Still sputtering in indignation, he glared at them all. "I do this because he commands me to, and I will do it only under certain conditions. Only in my presence may you enter the treasury so I can see you do not mutilate my many years of work. I'll have no ink stains or ragged corners torn away by your clumsiness. Nor will you be allowed to alter any figure or make any notations. The only hand that writes within those books is mine." He turned on his heel and stormed out of the room, muttering the world must surely be coming to an end when a husband let his wife into his accounts.

The young knight laughed at his receding back, the sound short and surprised. "I never knew the man had so much passion. Is there more to the letter?"

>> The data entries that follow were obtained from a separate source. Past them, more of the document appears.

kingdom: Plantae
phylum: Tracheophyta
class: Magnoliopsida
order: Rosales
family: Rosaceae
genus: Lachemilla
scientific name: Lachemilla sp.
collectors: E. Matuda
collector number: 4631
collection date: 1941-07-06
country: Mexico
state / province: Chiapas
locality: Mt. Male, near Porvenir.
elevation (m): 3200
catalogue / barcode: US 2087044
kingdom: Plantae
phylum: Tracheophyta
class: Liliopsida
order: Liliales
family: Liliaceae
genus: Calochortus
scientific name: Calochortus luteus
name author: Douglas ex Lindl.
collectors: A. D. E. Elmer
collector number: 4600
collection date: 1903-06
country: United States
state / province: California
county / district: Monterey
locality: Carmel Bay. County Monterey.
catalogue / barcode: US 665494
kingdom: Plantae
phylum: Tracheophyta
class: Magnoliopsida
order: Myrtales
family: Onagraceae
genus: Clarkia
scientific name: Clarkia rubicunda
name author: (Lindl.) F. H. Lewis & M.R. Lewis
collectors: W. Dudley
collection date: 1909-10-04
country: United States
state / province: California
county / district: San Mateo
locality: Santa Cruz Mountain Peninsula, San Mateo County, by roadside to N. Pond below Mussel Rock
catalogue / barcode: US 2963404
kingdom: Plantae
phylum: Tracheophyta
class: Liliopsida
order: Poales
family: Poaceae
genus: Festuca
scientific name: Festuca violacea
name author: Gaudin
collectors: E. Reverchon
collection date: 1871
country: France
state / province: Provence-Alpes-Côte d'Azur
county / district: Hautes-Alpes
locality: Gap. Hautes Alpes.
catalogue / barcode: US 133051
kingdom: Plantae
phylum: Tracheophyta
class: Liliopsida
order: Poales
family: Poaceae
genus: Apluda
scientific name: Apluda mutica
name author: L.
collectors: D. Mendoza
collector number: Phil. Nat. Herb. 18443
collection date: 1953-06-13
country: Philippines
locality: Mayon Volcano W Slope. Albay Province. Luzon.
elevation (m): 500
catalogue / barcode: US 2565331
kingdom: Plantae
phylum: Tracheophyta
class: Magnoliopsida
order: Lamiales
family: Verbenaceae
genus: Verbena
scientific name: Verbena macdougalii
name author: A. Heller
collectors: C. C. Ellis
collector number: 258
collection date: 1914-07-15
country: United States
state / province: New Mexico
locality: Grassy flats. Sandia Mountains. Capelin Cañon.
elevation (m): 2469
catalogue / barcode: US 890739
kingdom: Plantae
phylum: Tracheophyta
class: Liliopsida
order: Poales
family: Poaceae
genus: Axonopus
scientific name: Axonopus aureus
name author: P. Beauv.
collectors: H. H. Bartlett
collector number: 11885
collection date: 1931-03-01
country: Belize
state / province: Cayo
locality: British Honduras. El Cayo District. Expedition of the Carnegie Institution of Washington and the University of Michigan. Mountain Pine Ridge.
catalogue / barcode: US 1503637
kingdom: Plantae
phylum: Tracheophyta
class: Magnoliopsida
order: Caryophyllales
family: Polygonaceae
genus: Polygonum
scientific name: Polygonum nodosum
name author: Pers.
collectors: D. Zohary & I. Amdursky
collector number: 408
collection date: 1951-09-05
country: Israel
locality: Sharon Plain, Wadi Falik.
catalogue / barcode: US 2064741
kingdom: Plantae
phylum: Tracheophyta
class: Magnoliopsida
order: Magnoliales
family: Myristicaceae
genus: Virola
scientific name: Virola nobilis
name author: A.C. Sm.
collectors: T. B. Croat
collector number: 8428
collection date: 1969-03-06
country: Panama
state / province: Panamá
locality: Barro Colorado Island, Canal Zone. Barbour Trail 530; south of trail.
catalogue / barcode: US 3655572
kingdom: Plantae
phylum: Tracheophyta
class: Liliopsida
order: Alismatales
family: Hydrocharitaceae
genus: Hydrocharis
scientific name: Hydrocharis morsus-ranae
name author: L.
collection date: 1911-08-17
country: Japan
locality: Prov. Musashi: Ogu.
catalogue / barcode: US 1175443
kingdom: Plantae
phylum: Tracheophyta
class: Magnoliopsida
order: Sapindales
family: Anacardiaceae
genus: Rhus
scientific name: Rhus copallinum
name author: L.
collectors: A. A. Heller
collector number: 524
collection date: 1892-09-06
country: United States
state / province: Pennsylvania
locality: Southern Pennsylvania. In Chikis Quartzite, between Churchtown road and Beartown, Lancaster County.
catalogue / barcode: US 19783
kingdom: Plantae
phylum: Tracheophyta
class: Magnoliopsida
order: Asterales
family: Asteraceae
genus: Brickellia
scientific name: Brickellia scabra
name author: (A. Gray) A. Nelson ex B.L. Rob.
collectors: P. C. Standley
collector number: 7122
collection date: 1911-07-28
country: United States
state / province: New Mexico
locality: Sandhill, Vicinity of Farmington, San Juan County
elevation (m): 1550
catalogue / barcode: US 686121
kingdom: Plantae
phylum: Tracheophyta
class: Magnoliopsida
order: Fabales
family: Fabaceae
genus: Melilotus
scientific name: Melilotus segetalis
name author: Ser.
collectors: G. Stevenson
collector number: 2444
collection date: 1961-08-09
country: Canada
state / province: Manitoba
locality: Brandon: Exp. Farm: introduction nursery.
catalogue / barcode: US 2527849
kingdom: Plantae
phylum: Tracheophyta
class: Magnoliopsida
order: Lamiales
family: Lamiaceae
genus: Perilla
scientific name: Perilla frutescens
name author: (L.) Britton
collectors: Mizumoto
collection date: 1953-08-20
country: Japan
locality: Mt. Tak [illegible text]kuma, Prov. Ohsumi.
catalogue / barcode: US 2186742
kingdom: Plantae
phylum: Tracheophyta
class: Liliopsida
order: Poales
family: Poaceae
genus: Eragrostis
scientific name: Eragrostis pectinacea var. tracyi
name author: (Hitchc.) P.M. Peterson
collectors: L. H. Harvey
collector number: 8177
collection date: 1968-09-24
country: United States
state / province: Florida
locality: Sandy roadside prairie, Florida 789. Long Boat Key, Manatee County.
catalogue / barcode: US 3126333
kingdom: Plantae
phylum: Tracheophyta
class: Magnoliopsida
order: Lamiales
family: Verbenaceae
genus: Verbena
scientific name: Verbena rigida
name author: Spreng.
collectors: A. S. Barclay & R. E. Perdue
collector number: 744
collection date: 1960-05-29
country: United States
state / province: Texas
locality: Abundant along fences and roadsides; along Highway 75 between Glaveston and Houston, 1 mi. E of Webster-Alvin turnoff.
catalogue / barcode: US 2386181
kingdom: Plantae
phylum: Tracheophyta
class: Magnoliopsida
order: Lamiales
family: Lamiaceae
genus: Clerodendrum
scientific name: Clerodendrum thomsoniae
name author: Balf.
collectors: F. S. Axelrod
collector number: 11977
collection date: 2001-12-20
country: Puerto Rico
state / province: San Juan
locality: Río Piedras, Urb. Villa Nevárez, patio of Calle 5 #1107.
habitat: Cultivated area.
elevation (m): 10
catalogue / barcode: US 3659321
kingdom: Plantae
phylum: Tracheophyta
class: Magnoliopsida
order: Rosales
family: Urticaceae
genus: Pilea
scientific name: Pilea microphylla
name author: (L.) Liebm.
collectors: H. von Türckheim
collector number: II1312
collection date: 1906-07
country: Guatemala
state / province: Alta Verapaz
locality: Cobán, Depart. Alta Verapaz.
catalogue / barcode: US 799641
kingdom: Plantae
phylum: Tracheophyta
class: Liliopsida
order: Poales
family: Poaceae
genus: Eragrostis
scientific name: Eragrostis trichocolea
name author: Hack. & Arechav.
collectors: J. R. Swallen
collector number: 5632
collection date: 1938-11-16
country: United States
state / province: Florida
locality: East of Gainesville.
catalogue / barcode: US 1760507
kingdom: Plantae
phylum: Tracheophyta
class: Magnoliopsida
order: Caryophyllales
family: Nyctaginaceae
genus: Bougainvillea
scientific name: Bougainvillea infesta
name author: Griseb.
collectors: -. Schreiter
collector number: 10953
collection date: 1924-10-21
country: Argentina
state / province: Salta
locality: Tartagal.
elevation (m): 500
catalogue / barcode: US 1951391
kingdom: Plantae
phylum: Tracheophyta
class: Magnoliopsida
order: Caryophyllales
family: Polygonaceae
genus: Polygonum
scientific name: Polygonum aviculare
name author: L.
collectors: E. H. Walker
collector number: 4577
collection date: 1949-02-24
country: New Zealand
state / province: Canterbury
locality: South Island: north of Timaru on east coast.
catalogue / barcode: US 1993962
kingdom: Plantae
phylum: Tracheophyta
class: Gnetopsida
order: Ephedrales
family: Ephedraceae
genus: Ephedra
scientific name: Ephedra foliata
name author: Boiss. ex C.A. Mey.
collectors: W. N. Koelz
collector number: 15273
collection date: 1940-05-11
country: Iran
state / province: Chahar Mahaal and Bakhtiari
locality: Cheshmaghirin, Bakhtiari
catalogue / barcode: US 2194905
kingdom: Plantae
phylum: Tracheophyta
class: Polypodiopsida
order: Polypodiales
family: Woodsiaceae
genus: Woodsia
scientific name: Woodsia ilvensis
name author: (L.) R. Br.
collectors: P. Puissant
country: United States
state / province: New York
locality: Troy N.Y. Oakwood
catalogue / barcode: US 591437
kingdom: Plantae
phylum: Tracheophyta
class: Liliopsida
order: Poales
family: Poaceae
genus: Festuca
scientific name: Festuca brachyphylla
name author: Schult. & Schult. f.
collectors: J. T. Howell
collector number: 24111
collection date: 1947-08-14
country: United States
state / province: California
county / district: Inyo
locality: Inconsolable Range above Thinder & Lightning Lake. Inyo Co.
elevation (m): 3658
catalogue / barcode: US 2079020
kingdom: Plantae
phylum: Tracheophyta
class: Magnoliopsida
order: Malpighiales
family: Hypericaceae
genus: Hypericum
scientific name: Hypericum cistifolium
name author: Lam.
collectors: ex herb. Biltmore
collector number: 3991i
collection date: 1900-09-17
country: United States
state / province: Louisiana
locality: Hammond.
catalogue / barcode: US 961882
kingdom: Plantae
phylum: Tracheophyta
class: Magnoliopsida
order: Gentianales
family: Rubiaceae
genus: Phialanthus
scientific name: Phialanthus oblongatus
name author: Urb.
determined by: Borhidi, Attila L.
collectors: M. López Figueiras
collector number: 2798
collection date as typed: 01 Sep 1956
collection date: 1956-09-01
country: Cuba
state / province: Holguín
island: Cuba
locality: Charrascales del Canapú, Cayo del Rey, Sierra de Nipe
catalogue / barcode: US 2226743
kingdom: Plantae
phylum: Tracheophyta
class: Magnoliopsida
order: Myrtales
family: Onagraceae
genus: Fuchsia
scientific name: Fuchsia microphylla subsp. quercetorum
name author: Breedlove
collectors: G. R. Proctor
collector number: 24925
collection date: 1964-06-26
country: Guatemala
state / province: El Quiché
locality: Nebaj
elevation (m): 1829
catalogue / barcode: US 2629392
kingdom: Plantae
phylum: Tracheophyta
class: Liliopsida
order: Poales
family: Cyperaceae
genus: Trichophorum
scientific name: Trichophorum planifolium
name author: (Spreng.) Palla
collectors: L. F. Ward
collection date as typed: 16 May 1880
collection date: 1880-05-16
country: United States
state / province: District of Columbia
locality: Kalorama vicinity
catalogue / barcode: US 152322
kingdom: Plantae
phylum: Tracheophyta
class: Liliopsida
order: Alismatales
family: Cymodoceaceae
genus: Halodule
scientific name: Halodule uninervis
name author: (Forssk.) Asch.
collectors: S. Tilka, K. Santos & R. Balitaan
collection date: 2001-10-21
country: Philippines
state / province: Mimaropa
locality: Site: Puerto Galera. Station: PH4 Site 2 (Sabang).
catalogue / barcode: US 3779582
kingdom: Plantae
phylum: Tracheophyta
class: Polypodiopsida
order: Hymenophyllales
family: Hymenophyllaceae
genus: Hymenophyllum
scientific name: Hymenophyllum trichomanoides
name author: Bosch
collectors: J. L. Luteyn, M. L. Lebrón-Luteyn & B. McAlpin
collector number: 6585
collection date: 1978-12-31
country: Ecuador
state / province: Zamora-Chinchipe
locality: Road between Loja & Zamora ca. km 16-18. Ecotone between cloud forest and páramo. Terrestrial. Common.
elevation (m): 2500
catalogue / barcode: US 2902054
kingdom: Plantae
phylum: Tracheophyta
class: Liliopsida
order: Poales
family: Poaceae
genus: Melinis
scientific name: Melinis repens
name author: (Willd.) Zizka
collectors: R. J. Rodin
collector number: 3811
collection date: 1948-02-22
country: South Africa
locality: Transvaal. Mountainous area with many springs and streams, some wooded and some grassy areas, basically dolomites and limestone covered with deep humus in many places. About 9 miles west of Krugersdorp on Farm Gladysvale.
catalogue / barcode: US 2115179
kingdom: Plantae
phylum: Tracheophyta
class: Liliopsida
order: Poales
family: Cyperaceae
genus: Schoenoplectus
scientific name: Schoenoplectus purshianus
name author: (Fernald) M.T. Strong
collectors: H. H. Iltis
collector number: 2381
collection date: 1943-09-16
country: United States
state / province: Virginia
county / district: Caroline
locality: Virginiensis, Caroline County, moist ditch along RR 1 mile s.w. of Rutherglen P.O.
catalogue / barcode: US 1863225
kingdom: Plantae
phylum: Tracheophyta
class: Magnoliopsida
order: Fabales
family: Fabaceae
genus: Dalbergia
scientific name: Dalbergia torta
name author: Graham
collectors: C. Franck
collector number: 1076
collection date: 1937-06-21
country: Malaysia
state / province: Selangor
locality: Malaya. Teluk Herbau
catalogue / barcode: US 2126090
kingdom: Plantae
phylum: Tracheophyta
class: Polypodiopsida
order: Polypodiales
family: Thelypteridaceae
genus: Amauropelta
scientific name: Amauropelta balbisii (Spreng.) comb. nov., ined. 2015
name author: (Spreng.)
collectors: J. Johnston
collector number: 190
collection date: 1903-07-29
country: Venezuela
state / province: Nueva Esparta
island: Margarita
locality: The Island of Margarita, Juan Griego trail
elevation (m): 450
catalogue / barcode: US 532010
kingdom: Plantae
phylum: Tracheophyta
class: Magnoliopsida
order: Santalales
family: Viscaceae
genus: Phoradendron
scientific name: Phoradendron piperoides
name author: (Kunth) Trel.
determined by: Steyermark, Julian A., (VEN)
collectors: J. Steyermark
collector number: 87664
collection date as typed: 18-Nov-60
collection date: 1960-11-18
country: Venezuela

"Aye." She opened it further and continued reading. " 'The siege here proceeds as we had expected. Nottingham is as strong a keep as any in England. Machines have come from Leicester and Windsor

and men from every reach in realm. Despite this, we still sit and wait, unable to crack the nut and rid it of its poisoned meat.

" 'Our king, may God preserve him, has returned to our shores. It is hoped that he will soon be at Nottingham to bring this action to its rightful end. Both Marlborough and Lancaster have fallen. It is said that the constable of St. Michael's Mount died of fright when he learned his monarch had arrived. Neither Tickhill nor Nottingham are so easily taken.